[CONSIGNES À SUIVRE]
A. Renvoyez mot pour mot tout ce qui va de « Il reste encore » jusqu'à « idée à eux. » dans l'entretien avec Marion.
B. Écrivez la suite de l'entretien avec Marion sur les lundi-théâtre, en reprenant juste après sa dernière phrase.

[TEXTE FOURNI]
--*--
Mardi 17 octobre 2006, par Nadine Pochez

Marion

À 73 ans, elle fête cette année ses 50 ans de carrière et débute la 14ème saison des lundi-théâtre, avec la remise du Prix Iris-théâtre « Pied à l’Étrier 2006 », cela méritait bien une interview de cette comédienne que l’on voit encore régulièrement sur nos planches...

À la télévision, elle a fait la voix de Bébé Antoine, héros d’une émission de marionnettes destinée aux enfants et forme un duo célèbre avec Stéphane Steeman dans de nombreuses émissions d’humour. Elle a aussi été pendant 28 ans un des moteurs des samedi-cinéma [1] [2].

Marion

Il reste encore les lundi-théâtre, comment a débuté cette aventure ?

Au Botanique, ils avaient une salle de café-théâtre et en 1993, ils se sont demandés ce qu’on pouvait y faire. Je leur ai proposé un programme pour tous les soirs – c’était un gros machin – mais il n’y avait pas assez de sous pour le réaliser. Comme c’est le théâtre qui m’intéresse plus particulièrement, je leur ai proposé de choisir le lundi - jour de relâche - pour faire quelque chose dans leur salle voûtée du sous-sol. Le lundi, les comédiens qui jouent ailleurs sont libres pour venir faire un petit tour sur notre plateau et c’est aussi une occasion pour ceux qui ne travaillent pas. Il y en a malheureusement beaucoup qui ne travaillent pas et qui peuvent ainsi venir se propulser avec une idée à eux.

Et le Pied à l’Étrier ?

Déjà au départ, il y a 14 ans, avait germé l’idée de faire un petit aparté avec un jeune futur comédien qui est encore aux études ou qui vient de les terminer, pour donner un petit texte de 10-15 minutes… Là-dessus, rendez-vous est pris avec le Gouvernement de la Région Bruxelles-Capitale pour demander s’il n’y aurait pas un petit prix pour récompenser la meilleure prestation. Et c’est comme cela que Charles Picqué a créé le Prix Iris-Théâtre du Pied à l’Étrier. À cette époque, il était Ministre et lorsqu’il ne l’a plus été, ses successeurs ont pris cela comme une chose récurrente. Depuis la saison 2004-2005, le Pied à l’Étrier a modifié sa formule. Il s’adresse désormais aux jeunes compagnies qui partagent la programmation de nos soirées théâtrales. Je me suis dit : offrir un prix de 2500 euros c’est très bien, mais que ce serait encore mieux de l’offrir à une compagnie, parce que d’abord c’est plus professionnel, je peux ainsi faire un programme complet qui permet de voir toutes les facettes des talents des jeunes, et forcément, ces 100.000 BEF, ça les aide à reprendre quelque chose de nouveau, alors qu’ils ont déjà fait un effort particulier pour déjà créer quelque chose. C’est comme cela qu’il y a de jeunes compagnies qui viennent se produire avec un spectacle qu’ils ont créé entre eux en se disant on ne va peut-être pas gagner beaucoup de sous, on va faire le décor nous-mêmes etc., mais on y va. Et quand ça passe dans une programmation au milieu d’autres avec des gens déjà bien établis dans la profession, ça ne marche pas trop mal, parce que le public ne fait pas la différence.
--*--
[DONNÉES FOURNIES]
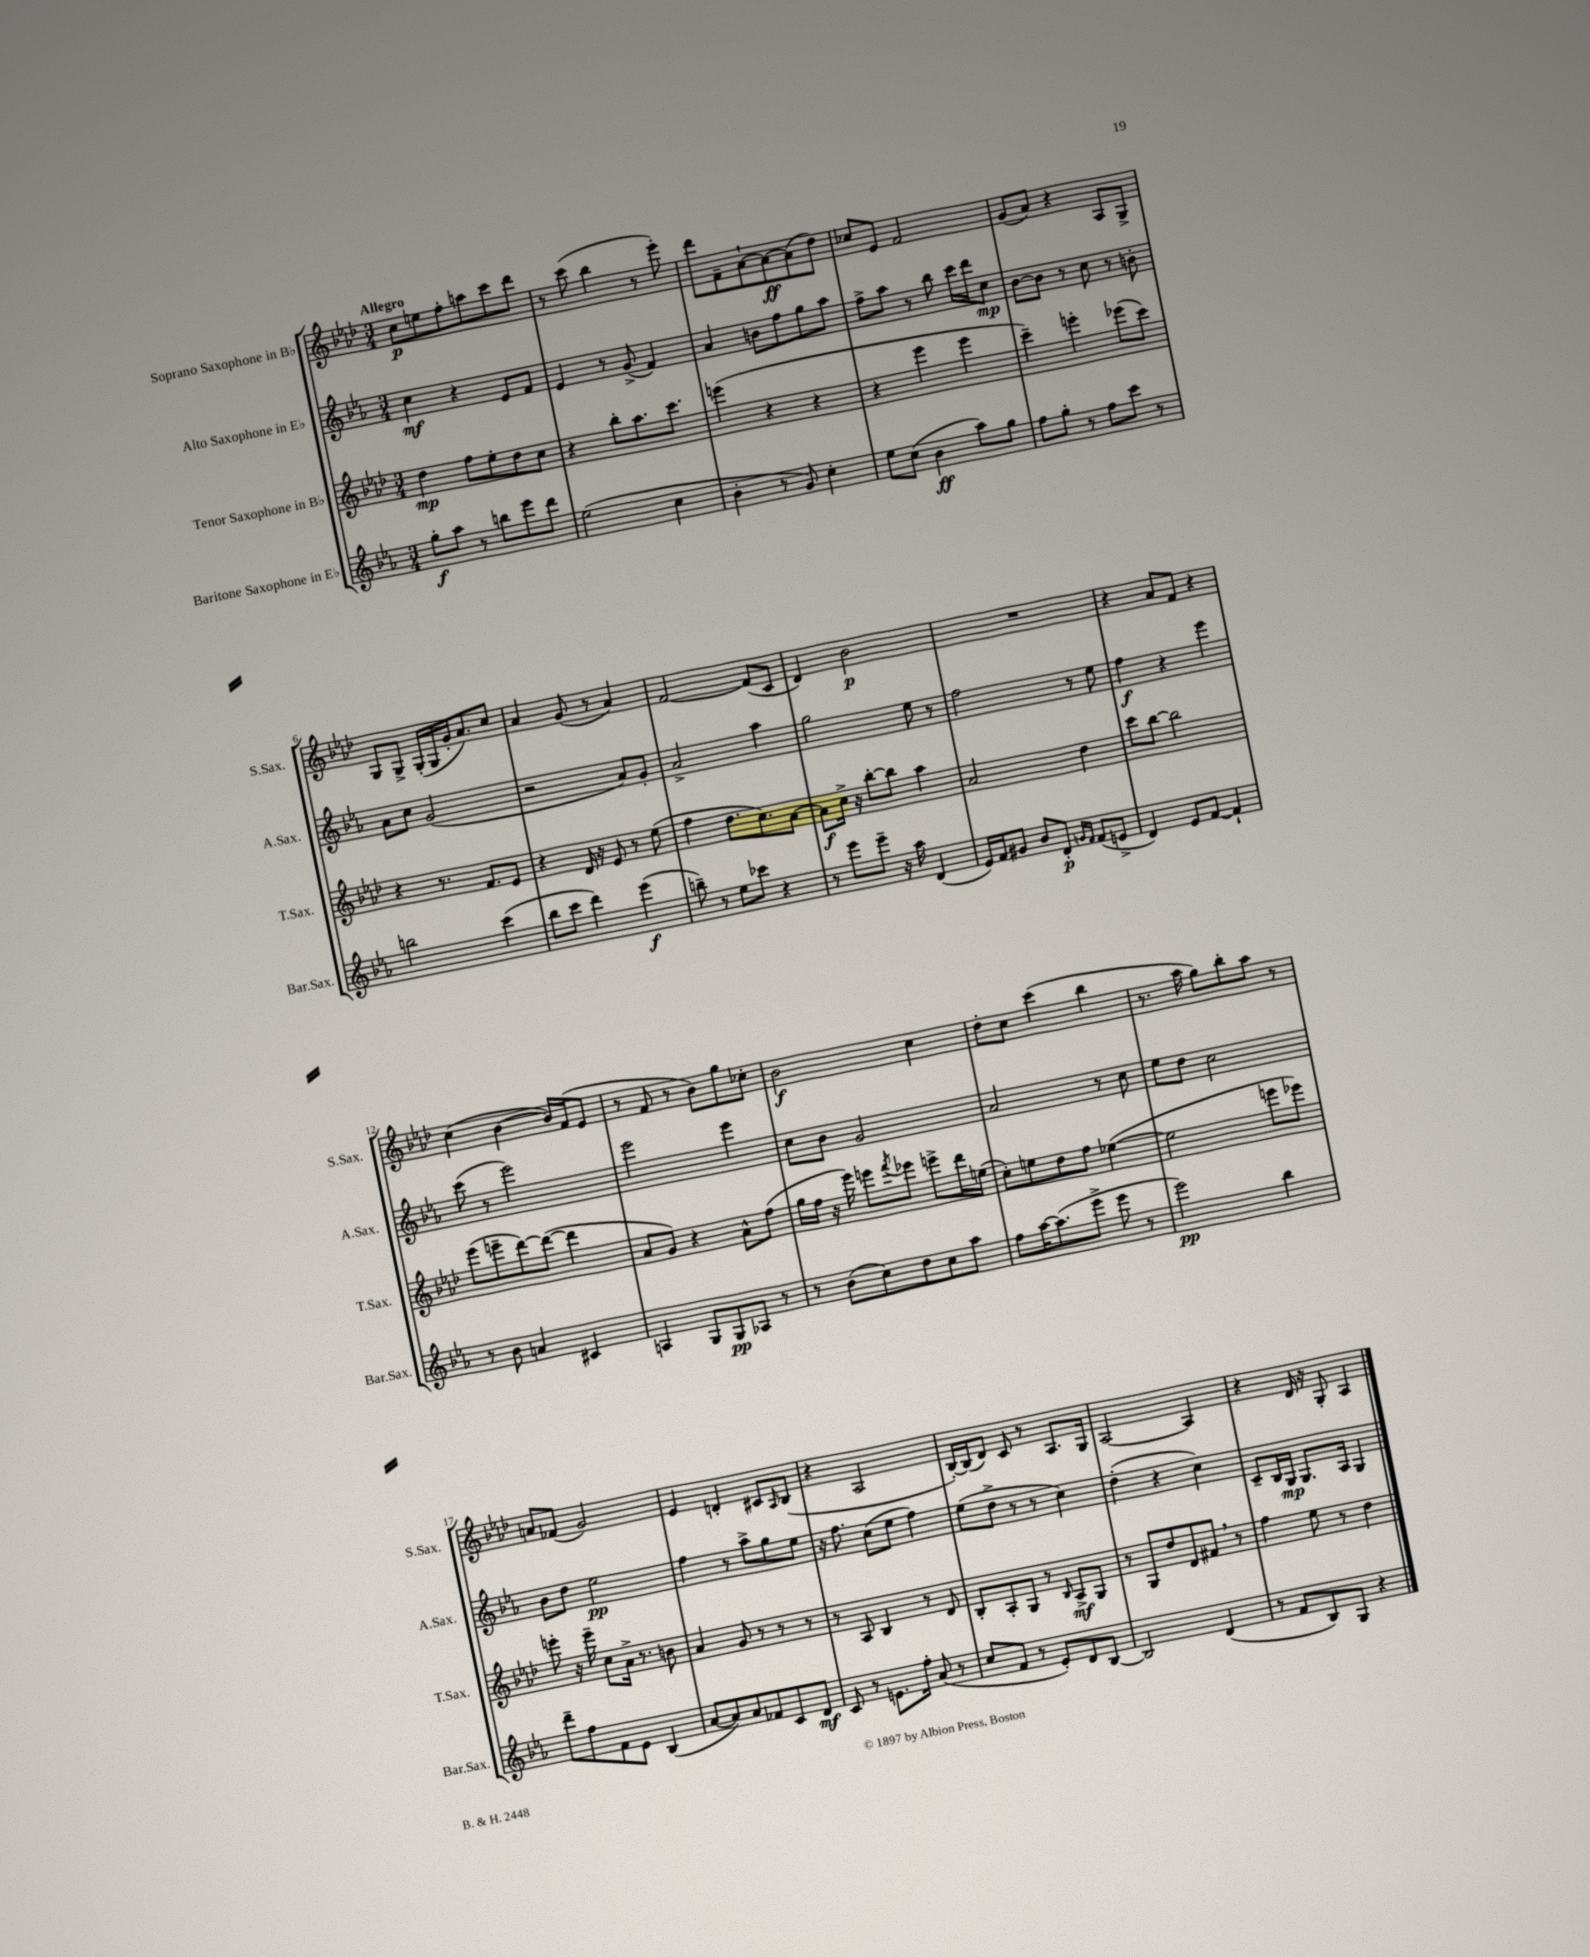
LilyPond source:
--*--
[RÉPONSES AUX CONSIGNES]
A.
Il reste encore les lundi-théâtre, comment a débuté cette aventure ?

Au Botanique, ils avaient une salle de café-théâtre et en 1993, ils se sont demandés ce qu’on pouvait y faire. Je leur ai proposé un programme pour tous les soirs – c’était un gros machin – mais il n’y avait pas assez de sous pour le réaliser. Comme c’est le théâtre qui m’intéresse plus particulièrement, je leur ai proposé de choisir le lundi - jour de relâche - pour faire quelque chose dans leur salle voûtée du sous-sol. Le lundi, les comédiens qui jouent ailleurs sont libres pour venir faire un petit tour sur notre plateau et c’est aussi une occasion pour ceux qui ne travaillent pas. Il y en a malheureusement beaucoup qui ne travaillent pas et qui peuvent ainsi venir se propulser avec une idée à eux.

B.
Et cette année, le prix a été remis par Charles Picqué lui-même, à la Compagnie Dézir parce qu’ils avaient produit 2 choses en 2006 dans le cadre des « lundi-théâtre » : Histoire de Tigre et autres histoires de Dario FO par Hervé Guerrisi et pour ses talents d’auteur à Stéphanie Blanchoud pour Dans tes bras (joué par elle-même avec Hervé Guerrisi et Christian Labeau).

Le jury ?

Il est formé de 9 ou 11 personnes pour éviter les ex-aequo : des administrateurs de mon asbl le Manteau d’Arlequin, de membres fidèles du public (qui auront tout vu) et enfin de quelques personnes du Botanique, par exemple le régisseur. Son avis est très valable aussi parce qu’il passe ses après-midi en répète avec les comédiens. Il y en a qui se produisent bien, qui se conduisent bien et par contre, il y en a aussi qui croient qu’ils savent tout…
Tous les spectacles Pied à l’Étrier sont intégralement filmés, pour le cas où un membre du jury tomberait malade mais surtout, lorsque le jury se réunit, cela permet de se remettre des choses en mémoire.

Comment fais-tu la programmation ?

Elle se fait trimestre par trimestre, mais, bien entendu, j’ai déjà des choses pour le ou les trimestres suivants. Au début, il y a 14 ans, je devais beaucoup chercher, je pataugeais beaucoup et j’allais voir un maximum de choses à droite et à gauche, et comme on a une somme d’argent malgré tout réduite, je ne peux pas faire des choses à gros budget.

Les comédiens sont payés ?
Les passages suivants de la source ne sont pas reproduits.